George Wetherill was a physicist and geologist and the Director Emeritus of the Department of Terrestrial Magnetism at the Carnegie Institution of Washington, DC, USA.


George Wetherill was born on August 12,1925, in Philadelphia, Pennsylvania.


George Wetherill did his thesis research, on the spontaneous fission of uranium, as well as nuclear processes in nature, as a US Atomic Energy Commission Predoctoral Fellow.


George Wetherill originated the concept of the Concordia Diagram for the uranium-lead isotopic system; this diagram became the standard means for determining precise ages of rocks, and of detecting the possibility of metamorphism.


George Wetherill was a member of the Carnegie group that accurately determined the decay constants of potassium and rubidium, an effort that has become fundamental to the measurement of geological time.


George Wetherill left DTM in 1960 to become a professor of geophysics and geology at the University of California, Los Angeles.


At UCLA, George Wetherill further explored techniques for age-dating, examining extraterrestrial material with radiometric chronology techniques to meteorite and lunar samples.


George Wetherill's studies concentrated on collisions between objects in the asteroid belt together with resonances between their motions and those of planets.


George Wetherill computed how these events could move material into Earth-crossing orbits to become meteorites or larger Earth-impacting bodies responsible for the devastating impacts that caused mass extinctions of the majority of living species, including the dinosaurs.
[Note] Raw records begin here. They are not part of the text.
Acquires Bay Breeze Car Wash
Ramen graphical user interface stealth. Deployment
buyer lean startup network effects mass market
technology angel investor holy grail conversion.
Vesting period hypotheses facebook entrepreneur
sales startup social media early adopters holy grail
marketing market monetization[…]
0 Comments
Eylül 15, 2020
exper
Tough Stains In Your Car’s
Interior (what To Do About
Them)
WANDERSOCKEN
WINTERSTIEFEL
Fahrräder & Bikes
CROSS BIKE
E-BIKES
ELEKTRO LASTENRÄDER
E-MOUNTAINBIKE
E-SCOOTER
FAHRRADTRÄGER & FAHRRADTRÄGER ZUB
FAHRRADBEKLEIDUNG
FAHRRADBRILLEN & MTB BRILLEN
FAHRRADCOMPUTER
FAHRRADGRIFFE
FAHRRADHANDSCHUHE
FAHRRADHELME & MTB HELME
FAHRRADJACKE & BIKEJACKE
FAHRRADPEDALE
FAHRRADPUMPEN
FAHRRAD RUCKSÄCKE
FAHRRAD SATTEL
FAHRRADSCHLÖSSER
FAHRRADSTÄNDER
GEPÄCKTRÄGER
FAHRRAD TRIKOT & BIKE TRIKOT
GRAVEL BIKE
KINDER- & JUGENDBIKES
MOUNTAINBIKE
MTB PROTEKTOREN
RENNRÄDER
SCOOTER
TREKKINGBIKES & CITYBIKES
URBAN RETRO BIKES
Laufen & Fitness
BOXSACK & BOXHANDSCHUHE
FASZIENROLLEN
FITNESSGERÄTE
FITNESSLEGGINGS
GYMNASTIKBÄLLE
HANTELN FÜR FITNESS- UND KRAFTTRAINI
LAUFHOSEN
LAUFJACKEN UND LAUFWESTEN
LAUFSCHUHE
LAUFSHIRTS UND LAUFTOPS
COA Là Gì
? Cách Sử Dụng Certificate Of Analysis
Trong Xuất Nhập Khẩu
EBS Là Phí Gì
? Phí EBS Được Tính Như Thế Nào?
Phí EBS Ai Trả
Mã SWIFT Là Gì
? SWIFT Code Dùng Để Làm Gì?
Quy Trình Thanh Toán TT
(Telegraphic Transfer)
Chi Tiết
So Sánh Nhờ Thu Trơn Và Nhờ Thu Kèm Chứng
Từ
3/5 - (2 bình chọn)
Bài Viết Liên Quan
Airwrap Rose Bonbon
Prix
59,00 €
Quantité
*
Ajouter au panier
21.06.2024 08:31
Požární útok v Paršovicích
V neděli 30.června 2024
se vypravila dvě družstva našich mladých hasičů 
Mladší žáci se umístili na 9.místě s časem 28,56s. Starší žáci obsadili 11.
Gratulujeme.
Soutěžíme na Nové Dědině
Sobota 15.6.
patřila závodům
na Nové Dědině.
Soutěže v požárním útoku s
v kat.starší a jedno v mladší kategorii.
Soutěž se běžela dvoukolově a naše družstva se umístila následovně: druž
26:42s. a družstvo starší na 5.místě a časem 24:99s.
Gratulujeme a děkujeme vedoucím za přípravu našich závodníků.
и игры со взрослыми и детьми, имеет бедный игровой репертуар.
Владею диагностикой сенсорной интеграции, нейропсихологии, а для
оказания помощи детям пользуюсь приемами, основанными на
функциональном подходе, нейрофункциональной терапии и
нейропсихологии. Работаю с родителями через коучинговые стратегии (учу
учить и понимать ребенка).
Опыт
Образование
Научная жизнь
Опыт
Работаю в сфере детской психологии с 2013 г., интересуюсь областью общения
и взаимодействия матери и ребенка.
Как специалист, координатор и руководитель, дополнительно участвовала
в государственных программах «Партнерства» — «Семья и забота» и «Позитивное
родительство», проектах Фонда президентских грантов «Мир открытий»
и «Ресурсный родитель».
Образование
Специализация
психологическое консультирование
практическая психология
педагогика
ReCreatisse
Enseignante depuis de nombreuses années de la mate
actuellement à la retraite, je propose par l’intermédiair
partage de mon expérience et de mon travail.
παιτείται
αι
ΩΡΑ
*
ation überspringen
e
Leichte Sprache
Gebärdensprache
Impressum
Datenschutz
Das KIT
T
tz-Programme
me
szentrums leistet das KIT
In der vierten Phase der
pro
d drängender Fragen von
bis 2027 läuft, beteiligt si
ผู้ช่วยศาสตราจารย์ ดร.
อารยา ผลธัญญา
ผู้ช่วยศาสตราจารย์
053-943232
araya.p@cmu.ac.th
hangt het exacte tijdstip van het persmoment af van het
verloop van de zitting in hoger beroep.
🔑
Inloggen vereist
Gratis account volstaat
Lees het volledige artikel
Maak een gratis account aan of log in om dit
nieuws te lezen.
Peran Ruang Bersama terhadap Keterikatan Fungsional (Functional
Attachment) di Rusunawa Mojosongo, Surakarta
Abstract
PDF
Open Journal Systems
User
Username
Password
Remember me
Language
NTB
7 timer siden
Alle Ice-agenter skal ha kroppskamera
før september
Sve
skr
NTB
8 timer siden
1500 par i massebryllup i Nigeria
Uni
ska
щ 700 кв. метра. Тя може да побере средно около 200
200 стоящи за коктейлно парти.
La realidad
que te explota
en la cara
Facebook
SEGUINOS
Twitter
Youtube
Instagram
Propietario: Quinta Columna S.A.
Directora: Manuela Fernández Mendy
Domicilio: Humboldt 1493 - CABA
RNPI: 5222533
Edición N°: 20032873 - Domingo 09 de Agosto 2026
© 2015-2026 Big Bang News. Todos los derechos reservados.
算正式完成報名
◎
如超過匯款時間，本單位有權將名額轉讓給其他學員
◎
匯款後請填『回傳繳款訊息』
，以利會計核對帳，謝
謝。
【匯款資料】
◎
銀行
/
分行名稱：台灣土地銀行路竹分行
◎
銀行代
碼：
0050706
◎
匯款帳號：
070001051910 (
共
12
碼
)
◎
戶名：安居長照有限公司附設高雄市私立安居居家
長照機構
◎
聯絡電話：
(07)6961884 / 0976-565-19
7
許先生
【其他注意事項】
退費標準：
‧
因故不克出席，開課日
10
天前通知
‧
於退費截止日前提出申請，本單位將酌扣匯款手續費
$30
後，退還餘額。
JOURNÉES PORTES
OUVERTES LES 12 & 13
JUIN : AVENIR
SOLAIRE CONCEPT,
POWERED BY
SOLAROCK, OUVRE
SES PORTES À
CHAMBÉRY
In 1975, George Wetherill returned to Carnegie's Department of Terrestrial Magnetism as director.


George Wetherill remained director until 1991, when he became a staff member.


George Wetherill developed a technique to calculate numerically the orbital evolution and accumulation of planetesimal swarms, and he used the technique to reach specific predictions of the physical and orbital properties of terrestrial planets.


George Wetherill has shown that Jupiter plays an important role in the evolution of the Solar System; by ejecting comets from the solar system, it offers a protective presence to the inner planets.


George Wetherill provided leadership in the scientific community by serving on advisory committees for NASA, the National Academy of Sciences, and the National Science Foundation.


George Wetherill served as president of the Meteoritical Society, the Geochemical Society, the Planetology Section of the American Geophysical Union, the International Association of Geochemistry and Cosmochemistry, and was a member of the American Philosophical Society.


George Wetherill died at his home in Washington, DCWednesday, July 19,2006, after a long illness.